Supervisor: Dr. Nick Fleming, Dr Colin Clyne
Contact: nicholas.fleming@princehenrys.org

This decade has witnessed the discovery of the miRNA genes which act as a further layer of regulation within biological systems and emerging evidence suggests that their functions are dysregulated in cancer. Importantly, miRNA genes lend themselves to therapeutic utilisation. LRH-1 has been identified as a target of miRNA regulation whereas is its close homolog, SF-1, appears to lack such regulation. We have previously shown that Granulosa Cell Tumours (GCT) express the gene for LRH-1 but lack LRH-1 activity. The aim of this project is to determine whether miRNA regulation is the cause of LRH1 deactivation in GCT.

7. Sirtuins and breast cancer

Supervisor: Dr. Izabella Czajka-Oraniec
Contact: izabella.czajka@princehenrys.org

SIRT1 and SIRT2 are members of the family of NAD+ - dependent protein deacetylases that have important roles in numerous physiological processes such as transcription, cell survival and apoptosis, DNA repair, gene silencing and cell cycle regulation. Their roles in endocrine signalling, metabolism and age related cancers are now widely investigated.

Resveratrol, a phytoestrogen in grapes and wine, was found to suppress growth of breast cancer and to inhibit aromatase expression in breast cancer cells.
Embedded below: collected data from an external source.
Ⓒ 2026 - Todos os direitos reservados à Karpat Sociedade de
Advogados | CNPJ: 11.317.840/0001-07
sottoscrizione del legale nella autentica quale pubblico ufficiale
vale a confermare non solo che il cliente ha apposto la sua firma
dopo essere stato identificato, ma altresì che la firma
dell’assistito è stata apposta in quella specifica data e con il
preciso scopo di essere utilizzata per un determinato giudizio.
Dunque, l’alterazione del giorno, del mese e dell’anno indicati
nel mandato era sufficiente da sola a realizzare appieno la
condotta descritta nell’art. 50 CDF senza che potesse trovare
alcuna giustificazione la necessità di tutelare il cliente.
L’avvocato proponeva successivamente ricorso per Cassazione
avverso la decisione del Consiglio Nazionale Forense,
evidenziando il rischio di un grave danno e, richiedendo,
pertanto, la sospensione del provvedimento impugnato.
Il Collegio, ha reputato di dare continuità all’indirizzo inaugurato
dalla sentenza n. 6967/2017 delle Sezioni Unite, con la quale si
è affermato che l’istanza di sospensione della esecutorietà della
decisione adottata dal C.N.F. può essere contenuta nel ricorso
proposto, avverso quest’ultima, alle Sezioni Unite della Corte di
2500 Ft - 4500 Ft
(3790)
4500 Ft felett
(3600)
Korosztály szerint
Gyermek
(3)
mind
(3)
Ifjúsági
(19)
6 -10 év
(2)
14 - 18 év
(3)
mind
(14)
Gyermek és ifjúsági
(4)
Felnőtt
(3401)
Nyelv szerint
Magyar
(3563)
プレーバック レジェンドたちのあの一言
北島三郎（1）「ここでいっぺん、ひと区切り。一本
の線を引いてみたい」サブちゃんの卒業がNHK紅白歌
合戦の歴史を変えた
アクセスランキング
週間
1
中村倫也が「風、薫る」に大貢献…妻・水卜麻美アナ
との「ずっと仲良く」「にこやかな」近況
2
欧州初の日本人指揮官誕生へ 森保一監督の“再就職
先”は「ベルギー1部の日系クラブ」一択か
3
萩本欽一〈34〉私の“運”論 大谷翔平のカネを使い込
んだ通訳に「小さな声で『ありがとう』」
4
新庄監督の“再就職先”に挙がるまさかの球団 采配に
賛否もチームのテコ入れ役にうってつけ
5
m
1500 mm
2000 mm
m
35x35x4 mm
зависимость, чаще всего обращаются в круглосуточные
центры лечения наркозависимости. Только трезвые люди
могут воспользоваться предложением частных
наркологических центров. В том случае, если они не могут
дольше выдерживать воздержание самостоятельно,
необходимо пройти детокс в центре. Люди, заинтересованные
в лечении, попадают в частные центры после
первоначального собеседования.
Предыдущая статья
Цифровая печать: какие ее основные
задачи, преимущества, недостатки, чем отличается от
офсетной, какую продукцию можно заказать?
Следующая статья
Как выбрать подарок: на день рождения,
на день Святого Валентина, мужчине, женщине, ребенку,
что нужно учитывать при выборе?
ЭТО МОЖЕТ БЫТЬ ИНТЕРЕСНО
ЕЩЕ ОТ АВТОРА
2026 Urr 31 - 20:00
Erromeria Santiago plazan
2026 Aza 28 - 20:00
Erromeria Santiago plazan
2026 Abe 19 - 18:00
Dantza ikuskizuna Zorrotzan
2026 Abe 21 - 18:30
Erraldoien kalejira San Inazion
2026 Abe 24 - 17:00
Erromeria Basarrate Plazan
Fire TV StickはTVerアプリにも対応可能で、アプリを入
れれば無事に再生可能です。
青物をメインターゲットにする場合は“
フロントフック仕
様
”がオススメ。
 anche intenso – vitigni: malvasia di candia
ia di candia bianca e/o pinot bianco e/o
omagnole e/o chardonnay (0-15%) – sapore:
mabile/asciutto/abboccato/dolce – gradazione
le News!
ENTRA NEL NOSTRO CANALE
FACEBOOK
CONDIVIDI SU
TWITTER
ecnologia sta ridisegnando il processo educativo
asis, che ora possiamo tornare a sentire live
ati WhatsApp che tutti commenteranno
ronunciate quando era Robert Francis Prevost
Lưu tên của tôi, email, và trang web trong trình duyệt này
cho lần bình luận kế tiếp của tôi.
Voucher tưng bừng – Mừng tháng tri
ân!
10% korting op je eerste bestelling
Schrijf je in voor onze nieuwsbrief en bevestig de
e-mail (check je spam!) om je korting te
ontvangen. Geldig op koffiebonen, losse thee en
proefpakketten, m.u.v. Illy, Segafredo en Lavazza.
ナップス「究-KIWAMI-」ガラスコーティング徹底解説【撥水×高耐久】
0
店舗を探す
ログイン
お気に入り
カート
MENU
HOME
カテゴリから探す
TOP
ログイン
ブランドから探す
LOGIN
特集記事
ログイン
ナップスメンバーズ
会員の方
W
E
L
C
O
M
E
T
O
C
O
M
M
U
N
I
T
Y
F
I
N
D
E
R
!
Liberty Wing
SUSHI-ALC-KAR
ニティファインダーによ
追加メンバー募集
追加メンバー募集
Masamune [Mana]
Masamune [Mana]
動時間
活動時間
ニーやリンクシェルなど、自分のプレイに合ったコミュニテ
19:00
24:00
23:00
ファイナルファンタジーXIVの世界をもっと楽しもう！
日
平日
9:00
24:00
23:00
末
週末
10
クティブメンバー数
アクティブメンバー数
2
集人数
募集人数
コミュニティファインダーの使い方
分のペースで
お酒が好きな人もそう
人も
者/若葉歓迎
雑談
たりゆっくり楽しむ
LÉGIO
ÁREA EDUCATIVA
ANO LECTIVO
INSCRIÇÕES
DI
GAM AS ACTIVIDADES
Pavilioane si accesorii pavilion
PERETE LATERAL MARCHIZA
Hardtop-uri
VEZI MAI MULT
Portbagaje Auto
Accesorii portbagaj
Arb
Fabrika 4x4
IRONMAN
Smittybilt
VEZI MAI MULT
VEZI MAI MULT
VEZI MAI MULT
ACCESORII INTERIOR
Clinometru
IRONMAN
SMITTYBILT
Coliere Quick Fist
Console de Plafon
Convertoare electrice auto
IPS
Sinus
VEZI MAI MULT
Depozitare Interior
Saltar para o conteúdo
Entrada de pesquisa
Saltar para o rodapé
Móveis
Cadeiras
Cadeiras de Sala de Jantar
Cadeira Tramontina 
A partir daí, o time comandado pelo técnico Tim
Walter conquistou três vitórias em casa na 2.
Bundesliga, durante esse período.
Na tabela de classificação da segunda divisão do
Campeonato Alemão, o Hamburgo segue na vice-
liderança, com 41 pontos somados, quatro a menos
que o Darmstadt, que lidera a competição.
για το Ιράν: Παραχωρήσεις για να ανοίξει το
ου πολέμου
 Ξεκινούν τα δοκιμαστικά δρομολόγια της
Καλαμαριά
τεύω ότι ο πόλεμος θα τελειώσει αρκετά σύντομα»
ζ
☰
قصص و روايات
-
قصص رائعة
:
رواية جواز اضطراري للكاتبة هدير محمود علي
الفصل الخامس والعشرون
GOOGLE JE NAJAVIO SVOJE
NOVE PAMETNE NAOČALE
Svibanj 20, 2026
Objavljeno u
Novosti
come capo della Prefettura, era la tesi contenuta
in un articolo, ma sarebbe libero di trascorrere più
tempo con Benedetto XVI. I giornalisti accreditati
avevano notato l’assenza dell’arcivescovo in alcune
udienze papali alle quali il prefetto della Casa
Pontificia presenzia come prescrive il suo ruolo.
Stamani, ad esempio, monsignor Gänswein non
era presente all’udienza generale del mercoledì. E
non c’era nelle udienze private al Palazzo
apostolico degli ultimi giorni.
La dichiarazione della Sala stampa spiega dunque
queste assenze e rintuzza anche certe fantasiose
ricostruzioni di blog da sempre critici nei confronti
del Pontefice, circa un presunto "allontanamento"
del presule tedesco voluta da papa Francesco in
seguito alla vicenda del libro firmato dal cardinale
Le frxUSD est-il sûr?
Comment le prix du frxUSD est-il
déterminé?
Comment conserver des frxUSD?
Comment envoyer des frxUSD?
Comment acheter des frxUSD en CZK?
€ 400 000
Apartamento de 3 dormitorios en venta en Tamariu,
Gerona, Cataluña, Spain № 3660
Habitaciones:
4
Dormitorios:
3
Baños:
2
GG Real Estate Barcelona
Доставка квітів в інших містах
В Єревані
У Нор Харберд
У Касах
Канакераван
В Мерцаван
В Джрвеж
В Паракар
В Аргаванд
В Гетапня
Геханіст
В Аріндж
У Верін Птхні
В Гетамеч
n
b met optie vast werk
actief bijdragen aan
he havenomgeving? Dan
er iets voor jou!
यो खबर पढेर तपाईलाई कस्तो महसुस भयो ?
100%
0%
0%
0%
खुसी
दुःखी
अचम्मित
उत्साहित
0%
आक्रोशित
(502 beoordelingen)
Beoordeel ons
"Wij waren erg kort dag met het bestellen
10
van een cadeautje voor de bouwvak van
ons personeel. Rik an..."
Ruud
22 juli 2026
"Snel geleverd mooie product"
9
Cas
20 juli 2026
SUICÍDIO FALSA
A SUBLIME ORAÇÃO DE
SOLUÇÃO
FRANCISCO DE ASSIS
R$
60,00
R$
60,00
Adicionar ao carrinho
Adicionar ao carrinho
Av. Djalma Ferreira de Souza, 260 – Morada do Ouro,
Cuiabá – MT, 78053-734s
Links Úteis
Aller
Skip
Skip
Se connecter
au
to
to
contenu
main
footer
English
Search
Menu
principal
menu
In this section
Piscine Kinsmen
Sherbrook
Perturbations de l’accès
As resveratrol is a potent activator of SIRT1, our project aims to determine if SIRT1 and SIRT2 are involved in regulation of aromatase expression and activity in breast cancer cells and adipose stromal cells and to identify possible pathways leading to aromatase regulation. We aim also to identify whether 17β-estradiol, tumour derived substances such as PGE2 and hormones released by adipose tissue (adiponectin, leptin) could be involved in the regulation of SIRT1 and SIRT2 levels or their enzymatic activity in breast cancer and breast adipose stromal cells.